U heeft me de hulp van een andere agent aangeboden bij deze zaak. En een forensisch psycholoog aangeboden. Wat O'Dell is. U heeft zelfs voorgesteld dat we iemand in de buurt houden die vragen op medisch gebied kan beantwoorden. Als ik me niet vergis, heeft agent O'Dell een medische achtergrond.' Hij wachtte even om Cunningham de kans te geven hem de mond te snoeren.
Die staarde R.J. echter alleen maar aan, zijn gezicht even stoïcijns als anders, en wachtte af. in plaats van drie of vier mensen erbij zou ik graag O'Dell toegewezen krijgen.
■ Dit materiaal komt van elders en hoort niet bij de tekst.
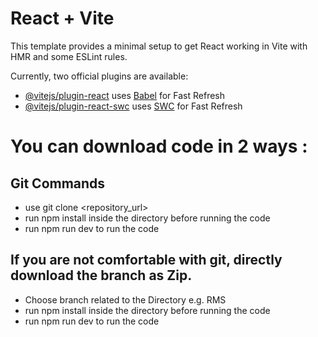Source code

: # React + Vite

This template provides a minimal setup to get React working in Vite with HMR and some ESLint rules.

Currently, two official plugins are available:

- [@vitejs/plugin-react](https://github.com/vitejs/vite-plugin-react/blob/main/packages/plugin-react/README.md) uses [Babel](https://babeljs.io/) for Fast Refresh
- [@vitejs/plugin-react-swc](https://github.com/vitejs/vite-plugin-react-swc) uses [SWC](https://swc.rs/) for Fast Refresh

# You can download code in 2 ways :
## Git Commands
- use git clone <repository_url>
- run npm install inside the directory before running the code
- run npm run dev to run the code

## If you are not comfortable with git, directly download the branch as Zip.
- Choose branch related to the Directory e.g. RMS
- run npm install inside the directory before running the code
- run npm run dev to run the code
Als Stucky achter haar aan zit, zou zij wel eens de enige kunnen zijn die ons kan helpen hem te pakken.'
Hij verwachtte woede of op zijn minst ongeduld, maar Cunningham bleef hem onbewogen aankijken. ik zal je verzoek zorgvuldig in overweging nemen,' zei hij uiteindelijk. 'Houd me op de hoogte van wat je verder nog van Kansas City hoort.'
'Komt voor elkaar.' R.J. begreep dat het gesprek ten einde was en stond op. Voor hij bij de deur was, zat Cunningham alweer aan de telefoon, en onwillekeurig vroeg R.J. zich af of zijn verzoek ook zo makkelijk vergeten zou worden.